The same is true for Isabella Ramos Honens '30, one of only 90 dancers nationwide accepted into Ballet West’s prestigious 5-Week Summer Intensive, earning both a scholarship and high praise from ballet icon Evelyn Cisneros. And for Nevada State Swimming Champions swimmers Ashton Brenner ’29, Lily Flynn’30, Isaac Mannering ‘30, Alisa Kazakova,’30, Daisy Brown ‘31, Natalie Heller ‘31, and Theo Stack ’32, strong executive functioning isn’t an add-on—it’s what makes elite training possible amid an accelerated curriculum.

This ability to balance challenging academics with high-level pursuits is not limited to athletics. 

It shows up in service, leadership, and early professional exploration as well. Owen Brandt ‘30 has grown from a curious Discovery Museum camper into a Teen Assistant who leads activities and supports younger campers, experiences that require initiative, maturity, and the confidence to manage responsibilities. Ethan Wu ’24, who earned the President’s Volunteer Service Award for completing 285 hours of service in a single year and is now a Sophomore at  Emory University, pursuing a degree in field of Neurology, balanced his work with the Trauma Intervention Program of Northern Nevada alongside a full academic schedule and extracurricular commitments. 

“At Sage Ridge, we purposefully teach students how to manage complexity and thrive,” says Dr. Ginger Hovenic, Head of School. “From Lower School through Upper School, grade one through 12, students build the executive functioning skills that allow them to balance rigorous coursework with athletics, arts, leadership, and service. These are the habits that prepare them not only for college, but for the responsibilities and opportunities they’ll navigate throughout their lives.”

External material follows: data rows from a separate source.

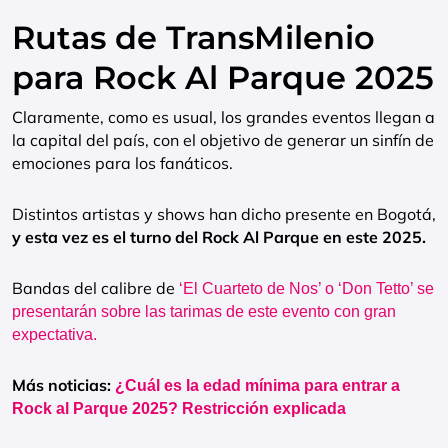
Rutas de TransMilenio
para Rock Al Parque 2025
Claramente, como es usual, los grandes eventos llegan a
la capital del país, con el objetivo de generar un sinfín de
emociones para los fanáticos.
Distintos artistas y shows han dicho presente en Bogotá,
y esta vez es el turno del Rock Al Parque en este 2025.
Bandas del calibre de
‘El Cuarteto de Nos’ o ‘Don Tetto’ se
presentarán sobre las tarimas de este evento con gran
expectativa.
Más noticias:
¿Cuál es la edad mínima para entrar a
Rock al Parque 2025? Restricción explicada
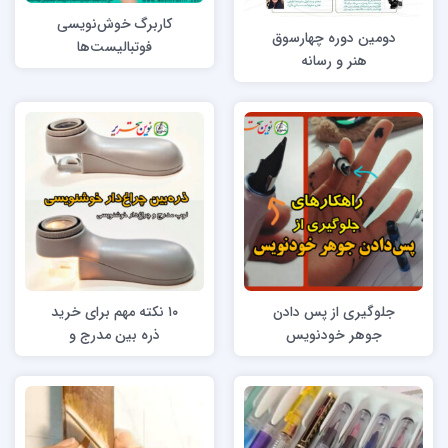
کاربرگ خوش‌نویسی
دومین دوره چهارسوق
فوتبالیست‌ها
هنر و رسانه
جلوگیری از پس دادن
۱۰ نکته مهم برای خرید
جوهر خودنویس
ذره بین مدرج و
چراغدار خوشنویسی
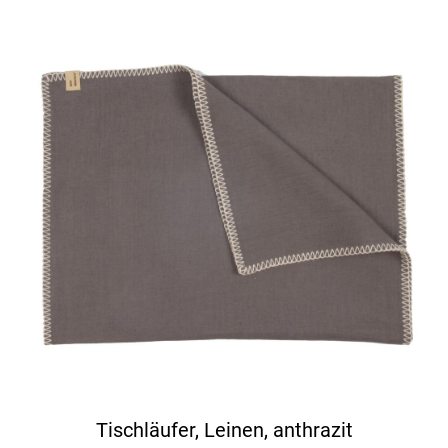
Tischläufer, Leinen, anthrazit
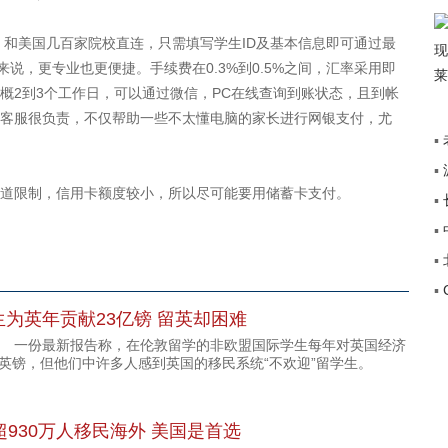
和美国几百家院校直连，只需填写学生ID及基本信息即可通过最
说，更专业也更便捷。手续费在0.3%到0.5%之间，汇率采用即
概2到3个工作日，可以通过微信，PC在线查询到账状态，且到帐
客服很负责，不仅帮助一些不太懂电脑的家长进行网银支付，尤
▪
▪
+”
限制，信用卡额度较小，所以尽可能要用储蓄卡支付。
▪
传
▪
途
▪
▪
覆
为英年贡献23亿镑 留英却困难
一份最新报告称，在伦敦留学的非欧盟国际学生每年对英国经济
亿英镑，但他们中许多人感到英国的移民系统“不欢迎”留学生。
超930万人移民海外 美国是首选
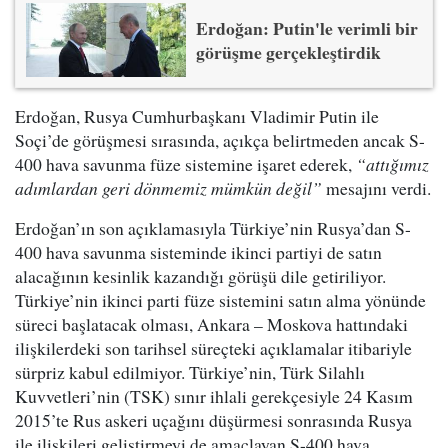
Erdoğan: Putin'le verimli bir
görüşme gerçekleştirdik
Erdoğan, Rusya Cumhurbaşkanı Vladimir Putin ile
Soçi’de görüşmesi sırasında, açıkça belirtmeden ancak S-
400 hava savunma füze sistemine işaret ederek,
“attığımız
adımlardan geri dönmemiz mümkün değil”
mesajını verdi.
Erdoğan’ın son açıklamasıyla Türkiye’nin Rusya’dan S-
400 hava savunma sisteminde ikinci partiyi de satın
alacağının kesinlik kazandığı görüşü dile getiriliyor.
Türkiye’nin ikinci parti füze sistemini satın alma yönünde
süreci başlatacak olması, Ankara – Moskova hattındaki
ilişkilerdeki son tarihsel süreçteki açıklamalar itibariyle
sürpriz kabul edilmiyor. Türkiye’nin, Türk Silahlı
Kuvvetleri’nin (TSK) sınır ihlali gerekçesiyle 24 Kasım
2015’te Rus askeri uçağını düşürmesi sonrasında Rusya
ile ilişkileri geliştirmeyi de amaçlayan S-400 hava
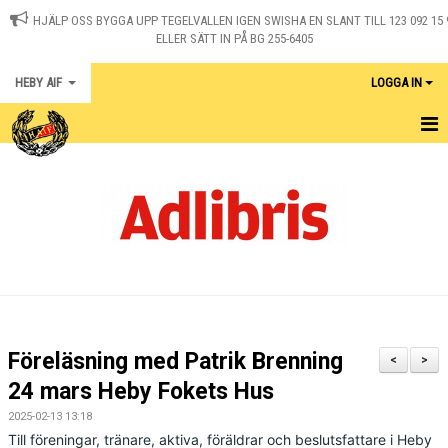
HJÄLP OSS BYGGA UPP TEGELVALLEN IGEN SWISHA EN SLANT TILL 123 092 15 
ELLER SÄTT IN PÅ BG 255-6405
HEBY AIF
LOGGA IN
HEM
KONTAKT
NYHETER
OM KLUBBEN
MEDLEM I HEBY AIF
Föreläsning med Patrik Brenning
<
>
KALENDER
24 mars Heby Fokets Hus
2025-02-13 13:18
MATCHER
Till föreningar, tränare, aktiva, föräldrar och beslutsfattare i Heby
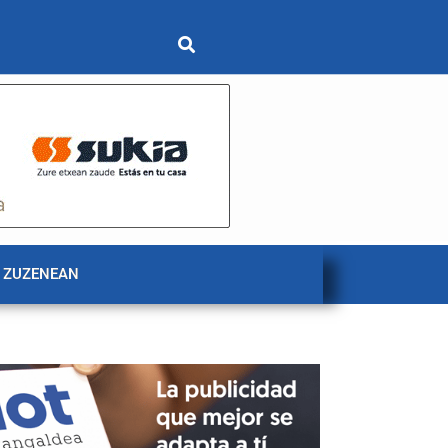
 ZUZENEAN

By the time they graduate, Scorpions have already rehearsed the balancing act that college—and life—require. In a supportive environment with the best student-to-faculty ratios in Reno-Tahoe, students learn not only how to meet high expectations but how to manage competing demands with confidence and purpose. Their achievements, whether in the classroom, on the field, on the stage, or in the community, reflect the same underlying capability: young people who know how to learn, how to plan, how to adapt, and how to thrive.

And that may be the most powerful preparation of all.